▶ [Data for review]
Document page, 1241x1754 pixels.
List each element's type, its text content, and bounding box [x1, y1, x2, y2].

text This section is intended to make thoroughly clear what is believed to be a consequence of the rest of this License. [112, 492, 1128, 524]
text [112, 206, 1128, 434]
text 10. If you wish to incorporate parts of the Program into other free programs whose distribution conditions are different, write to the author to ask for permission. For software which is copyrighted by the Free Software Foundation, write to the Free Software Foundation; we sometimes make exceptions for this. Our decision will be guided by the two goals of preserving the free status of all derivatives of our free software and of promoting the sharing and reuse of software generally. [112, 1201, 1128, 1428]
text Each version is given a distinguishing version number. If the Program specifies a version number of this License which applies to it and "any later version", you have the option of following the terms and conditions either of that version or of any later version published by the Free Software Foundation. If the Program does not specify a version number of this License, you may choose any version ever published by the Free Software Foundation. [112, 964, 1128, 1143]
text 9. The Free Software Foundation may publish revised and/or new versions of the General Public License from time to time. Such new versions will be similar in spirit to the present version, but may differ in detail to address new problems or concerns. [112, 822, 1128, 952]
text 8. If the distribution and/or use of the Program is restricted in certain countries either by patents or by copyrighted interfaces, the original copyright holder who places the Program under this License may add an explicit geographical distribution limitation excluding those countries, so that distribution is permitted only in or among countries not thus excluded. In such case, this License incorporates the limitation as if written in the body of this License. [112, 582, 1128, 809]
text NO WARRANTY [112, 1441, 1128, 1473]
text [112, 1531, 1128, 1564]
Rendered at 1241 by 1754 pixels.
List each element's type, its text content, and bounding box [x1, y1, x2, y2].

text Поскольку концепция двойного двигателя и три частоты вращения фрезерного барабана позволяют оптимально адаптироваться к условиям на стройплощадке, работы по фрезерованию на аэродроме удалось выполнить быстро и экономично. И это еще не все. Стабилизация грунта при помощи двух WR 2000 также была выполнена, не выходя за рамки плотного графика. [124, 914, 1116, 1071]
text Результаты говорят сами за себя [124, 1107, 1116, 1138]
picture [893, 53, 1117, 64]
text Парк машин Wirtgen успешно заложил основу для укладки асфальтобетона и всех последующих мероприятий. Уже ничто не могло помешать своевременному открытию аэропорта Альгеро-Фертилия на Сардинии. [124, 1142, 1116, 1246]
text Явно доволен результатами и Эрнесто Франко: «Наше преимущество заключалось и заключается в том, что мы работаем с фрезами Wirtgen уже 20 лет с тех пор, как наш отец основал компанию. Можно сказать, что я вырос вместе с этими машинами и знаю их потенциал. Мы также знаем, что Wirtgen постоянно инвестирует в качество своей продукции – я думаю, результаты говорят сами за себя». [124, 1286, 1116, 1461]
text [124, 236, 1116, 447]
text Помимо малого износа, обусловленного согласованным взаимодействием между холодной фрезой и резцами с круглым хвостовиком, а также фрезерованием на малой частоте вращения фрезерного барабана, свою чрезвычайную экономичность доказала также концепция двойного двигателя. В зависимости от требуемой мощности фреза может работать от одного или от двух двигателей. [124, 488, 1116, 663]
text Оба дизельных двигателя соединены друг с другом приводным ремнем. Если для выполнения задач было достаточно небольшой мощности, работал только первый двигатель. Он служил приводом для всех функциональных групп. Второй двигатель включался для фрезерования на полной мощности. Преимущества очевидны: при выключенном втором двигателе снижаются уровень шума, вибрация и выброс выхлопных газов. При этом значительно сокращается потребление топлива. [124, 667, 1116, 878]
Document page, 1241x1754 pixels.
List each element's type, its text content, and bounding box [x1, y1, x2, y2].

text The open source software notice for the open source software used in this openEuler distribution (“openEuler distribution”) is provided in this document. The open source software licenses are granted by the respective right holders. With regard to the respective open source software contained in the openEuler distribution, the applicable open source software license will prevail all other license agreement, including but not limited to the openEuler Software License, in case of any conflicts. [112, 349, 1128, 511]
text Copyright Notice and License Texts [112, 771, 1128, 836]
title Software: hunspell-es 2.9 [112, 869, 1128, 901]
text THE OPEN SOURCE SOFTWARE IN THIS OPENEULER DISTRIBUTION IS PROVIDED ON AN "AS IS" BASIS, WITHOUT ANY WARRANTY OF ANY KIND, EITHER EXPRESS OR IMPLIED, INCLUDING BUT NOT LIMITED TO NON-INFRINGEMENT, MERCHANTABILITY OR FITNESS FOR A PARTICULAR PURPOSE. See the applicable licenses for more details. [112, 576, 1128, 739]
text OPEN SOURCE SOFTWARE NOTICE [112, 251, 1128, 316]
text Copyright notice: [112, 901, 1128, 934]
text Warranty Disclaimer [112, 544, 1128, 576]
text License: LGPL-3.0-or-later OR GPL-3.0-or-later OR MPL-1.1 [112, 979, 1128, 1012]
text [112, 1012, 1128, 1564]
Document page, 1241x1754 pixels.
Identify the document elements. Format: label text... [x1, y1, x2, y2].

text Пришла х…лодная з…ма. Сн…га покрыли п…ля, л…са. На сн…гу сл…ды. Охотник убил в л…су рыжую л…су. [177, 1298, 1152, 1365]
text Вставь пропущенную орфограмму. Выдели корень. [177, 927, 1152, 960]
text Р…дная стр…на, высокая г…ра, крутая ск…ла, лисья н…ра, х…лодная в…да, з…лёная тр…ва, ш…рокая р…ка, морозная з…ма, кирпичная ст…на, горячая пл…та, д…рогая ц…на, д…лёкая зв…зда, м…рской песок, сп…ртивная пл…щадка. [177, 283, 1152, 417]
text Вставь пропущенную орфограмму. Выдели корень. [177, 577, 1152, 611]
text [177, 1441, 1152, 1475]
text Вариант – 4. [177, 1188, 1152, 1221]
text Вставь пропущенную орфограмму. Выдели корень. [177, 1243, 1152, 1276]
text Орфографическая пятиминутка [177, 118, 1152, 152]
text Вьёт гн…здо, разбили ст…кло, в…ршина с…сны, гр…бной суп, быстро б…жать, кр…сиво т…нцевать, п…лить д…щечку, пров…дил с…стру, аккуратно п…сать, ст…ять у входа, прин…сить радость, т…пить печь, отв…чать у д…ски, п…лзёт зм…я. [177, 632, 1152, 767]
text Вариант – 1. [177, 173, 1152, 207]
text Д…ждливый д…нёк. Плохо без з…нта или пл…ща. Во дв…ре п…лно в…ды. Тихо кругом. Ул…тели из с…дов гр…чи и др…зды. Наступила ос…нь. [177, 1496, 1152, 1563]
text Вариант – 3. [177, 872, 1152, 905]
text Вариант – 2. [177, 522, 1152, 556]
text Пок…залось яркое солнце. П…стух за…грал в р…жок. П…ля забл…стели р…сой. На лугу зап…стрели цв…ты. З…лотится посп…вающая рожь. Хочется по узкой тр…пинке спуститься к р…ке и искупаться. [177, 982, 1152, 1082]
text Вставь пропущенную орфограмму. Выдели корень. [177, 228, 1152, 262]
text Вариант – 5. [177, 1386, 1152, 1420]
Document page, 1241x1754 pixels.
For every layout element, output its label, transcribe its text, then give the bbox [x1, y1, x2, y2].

▶ [Work request]
Verbatim reproduction of the entries is required.

▶ [Answer section]
Document page, 1241x1754 pixels.
List each element's type, its text content, and bounding box [x1, y1, x2, y2].

text This section is intended to make thoroughly clear what is believed to be a consequence of the rest of this License. [112, 492, 1128, 524]
text [112, 206, 1128, 434]
text 10. If you wish to incorporate parts of the Program into other free programs whose distribution conditions are different, write to the author to ask for permission. For software which is copyrighted by the Free Software Foundation, write to the Free Software Foundation; we sometimes make exceptions for this. Our decision will be guided by the two goals of preserving the free status of all derivatives of our free software and of promoting the sharing and reuse of software generally. [112, 1201, 1128, 1428]
text Each version is given a distinguishing version number. If the Program specifies a version number of this License which applies to it and "any later version", you have the option of following the terms and conditions either of that version or of any later version published by the Free Software Foundation. If the Program does not specify a version number of this License, you may choose any version ever published by the Free Software Foundation. [112, 964, 1128, 1143]
text 9. The Free Software Foundation may publish revised and/or new versions of the General Public License from time to time. Such new versions will be similar in spirit to the present version, but may differ in detail to address new problems or concerns. [112, 822, 1128, 952]
text 8. If the distribution and/or use of the Program is restricted in certain countries either by patents or by copyrighted interfaces, the original copyright holder who places the Program under this License may add an explicit geographical distribution limitation excluding those countries, so that distribution is permitted only in or among countries not thus excluded. In such case, this License incorporates the limitation as if written in the body of this License. [112, 582, 1128, 809]
text NO WARRANTY [112, 1441, 1128, 1473]
text [112, 1531, 1128, 1564]
Rendered at 1241 by 1754 pixels.
List each element's type, its text content, and bounding box [x1, y1, x2, y2].

text Поскольку концепция двойного двигателя и три частоты вращения фрезерного барабана позволяют оптимально адаптироваться к условиям на стройплощадке, работы по фрезерованию на аэродроме удалось выполнить быстро и экономично. И это еще не все. Стабилизация грунта при помощи двух WR 2000 также была выполнена, не выходя за рамки плотного графика. [124, 914, 1116, 1071]
text Результаты говорят сами за себя [124, 1107, 1116, 1138]
picture [893, 53, 1117, 64]
text Парк машин Wirtgen успешно заложил основу для укладки асфальтобетона и всех последующих мероприятий. Уже ничто не могло помешать своевременному открытию аэропорта Альгеро-Фертилия на Сардинии. [124, 1142, 1116, 1246]
text Явно доволен результатами и Эрнесто Франко: «Наше преимущество заключалось и заключается в том, что мы работаем с фрезами Wirtgen уже 20 лет с тех пор, как наш отец основал компанию. Можно сказать, что я вырос вместе с этими машинами и знаю их потенциал. Мы также знаем, что Wirtgen постоянно инвестирует в качество своей продукции – я думаю, результаты говорят сами за себя». [124, 1286, 1116, 1461]
text [124, 236, 1116, 447]
text Помимо малого износа, обусловленного согласованным взаимодействием между холодной фрезой и резцами с круглым хвостовиком, а также фрезерованием на малой частоте вращения фрезерного барабана, свою чрезвычайную экономичность доказала также концепция двойного двигателя. В зависимости от требуемой мощности фреза может работать от одного или от двух двигателей. [124, 488, 1116, 663]
text Оба дизельных двигателя соединены друг с другом приводным ремнем. Если для выполнения задач было достаточно небольшой мощности, работал только первый двигатель. Он служил приводом для всех функциональных групп. Второй двигатель включался для фрезерования на полной мощности. Преимущества очевидны: при выключенном втором двигателе снижаются уровень шума, вибрация и выброс выхлопных газов. При этом значительно сокращается потребление топлива. [124, 667, 1116, 878]
Document page, 1241x1754 pixels.
List each element's type, its text content, and bounding box [x1, y1, x2, y2].

text The open source software notice for the open source software used in this openEuler distribution (“openEuler distribution”) is provided in this document. The open source software licenses are granted by the respective right holders. With regard to the respective open source software contained in the openEuler distribution, the applicable open source software license will prevail all other license agreement, including but not limited to the openEuler Software License, in case of any conflicts. [112, 349, 1128, 511]
text Copyright Notice and License Texts [112, 771, 1128, 836]
title Software: hunspell-es 2.9 [112, 869, 1128, 901]
text THE OPEN SOURCE SOFTWARE IN THIS OPENEULER DISTRIBUTION IS PROVIDED ON AN "AS IS" BASIS, WITHOUT ANY WARRANTY OF ANY KIND, EITHER EXPRESS OR IMPLIED, INCLUDING BUT NOT LIMITED TO NON-INFRINGEMENT, MERCHANTABILITY OR FITNESS FOR A PARTICULAR PURPOSE. See the applicable licenses for more details. [112, 576, 1128, 739]
text OPEN SOURCE SOFTWARE NOTICE [112, 251, 1128, 316]
text Copyright notice: [112, 901, 1128, 934]
text Warranty Disclaimer [112, 544, 1128, 576]
text License: LGPL-3.0-or-later OR GPL-3.0-or-later OR MPL-1.1 [112, 979, 1128, 1012]
text [112, 1012, 1128, 1564]
Document page, 1241x1754 pixels.
Identify the document elements. Format: label text... [x1, y1, x2, y2].

text Пришла х…лодная з…ма. Сн…га покрыли п…ля, л…са. На сн…гу сл…ды. Охотник убил в л…су рыжую л…су. [177, 1298, 1152, 1365]
text Вставь пропущенную орфограмму. Выдели корень. [177, 927, 1152, 960]
text Р…дная стр…на, высокая г…ра, крутая ск…ла, лисья н…ра, х…лодная в…да, з…лёная тр…ва, ш…рокая р…ка, морозная з…ма, кирпичная ст…на, горячая пл…та, д…рогая ц…на, д…лёкая зв…зда, м…рской песок, сп…ртивная пл…щадка. [177, 283, 1152, 417]
text Вставь пропущенную орфограмму. Выдели корень. [177, 577, 1152, 611]
text [177, 1441, 1152, 1475]
text Вариант – 4. [177, 1188, 1152, 1221]
text Вставь пропущенную орфограмму. Выдели корень. [177, 1243, 1152, 1276]
text Орфографическая пятиминутка [177, 118, 1152, 152]
text Вьёт гн…здо, разбили ст…кло, в…ршина с…сны, гр…бной суп, быстро б…жать, кр…сиво т…нцевать, п…лить д…щечку, пров…дил с…стру, аккуратно п…сать, ст…ять у входа, прин…сить радость, т…пить печь, отв…чать у д…ски, п…лзёт зм…я. [177, 632, 1152, 767]
text Вариант – 1. [177, 173, 1152, 207]
text Д…ждливый д…нёк. Плохо без з…нта или пл…ща. Во дв…ре п…лно в…ды. Тихо кругом. Ул…тели из с…дов гр…чи и др…зды. Наступила ос…нь. [177, 1496, 1152, 1563]
text Вариант – 3. [177, 872, 1152, 905]
text Вариант – 2. [177, 522, 1152, 556]
text Пок…залось яркое солнце. П…стух за…грал в р…жок. П…ля забл…стели р…сой. На лугу зап…стрели цв…ты. З…лотится посп…вающая рожь. Хочется по узкой тр…пинке спуститься к р…ке и искупаться. [177, 982, 1152, 1082]
text Вставь пропущенную орфограмму. Выдели корень. [177, 228, 1152, 262]
text Вариант – 5. [177, 1386, 1152, 1420]
Document page, 1241x1754 pixels.
For every layout element, output its label, transcribe its text, then give the bbox [x1, y1, x2, y2].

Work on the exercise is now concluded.